A superstar scientist is under investigation for her choice of words regarding the way coronavirus is ravaging black people and communities, implying that it could be "genocide."
Is she right?
Dr. Kizzmekia Corbett is a celebrated National Institutes of Health immunologist working with the government to develop a vaccine for the coronavirus. However, she's also been voicing her unfiltered observations and opinions about the contagious disease's disproportionately lethal impact on black Americans.
As a government employee, Corbett's candid social media posts could have her in trouble. If they are deemed "unprofessional," Corbett's tweets could have violated federal guidelines.
Taking a closer look at her words and putting them in context against proven early data, however, Corbett is spot on about how powerfully coronavirus is killing black people.
As of April 16, 1,999 black people had died as a result of coronavirus across the five boroughs of hard-hit New York City, according to the NYC Health Department data.
(via Daily Mail): This means their deaths make up a third (33.2 percent) of the city's total death toll, despite accounting for just 22 percent of the city's population.
White people make up the next highest number of deaths (1,861) and 30.9 percent of the city's death toll - however white people account for at least 43 percent of all residents.

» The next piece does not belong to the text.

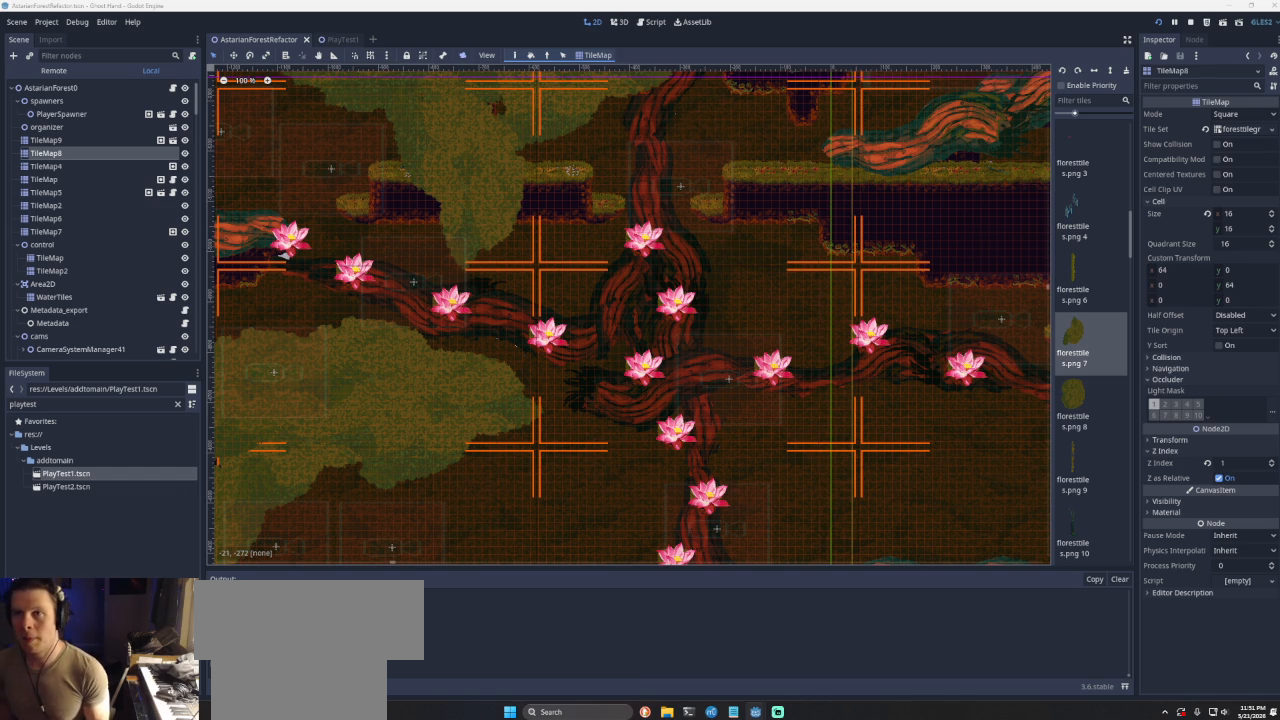
{"buttons": ["CROSS"], "left_stick": "left", "right_stick": "center", "events": [[433, "CROSS", "down"]]}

Though her account is now private, Corbett recently likened the effects of coronavirus to genocide. The disease is killing black people at twice the rate that it kills whites.
Back on Feb. 27, she tweeted that members of President Trump's assembled coronavirus task force, which includes infectious disease experts Dr. Anthony Fauci and Dr. Deborah Birx, had large titles but limited allegiance to potential victims of the disease. "The task force is largely people (white men) he appointed to their positions as directors of blah blah institute. They are indebted to him NOT the people," she wrote.
Dr. Corbett also stirred controversy in March with her post "I tweet for those who will die when the doctor has to choose who gets the last ventilator and ultimately.... who lives. The poor. And while the article doesn't explicitly say it, the black." Those words, along with sharing an article about coronavirus spreading in poor communities in major U.S. cities, have U.S. Health and Human Services officials and career ethics officials ... reviewing the matter'.
Many may not like her words, but there is no denying the underlying facts behind them. Even Oprah Winfrey has been pleading with black people to take the outbreak seriously because it is 'taking us out'.
On top of that, the Trump administration is already well-known for its infamous revolving door.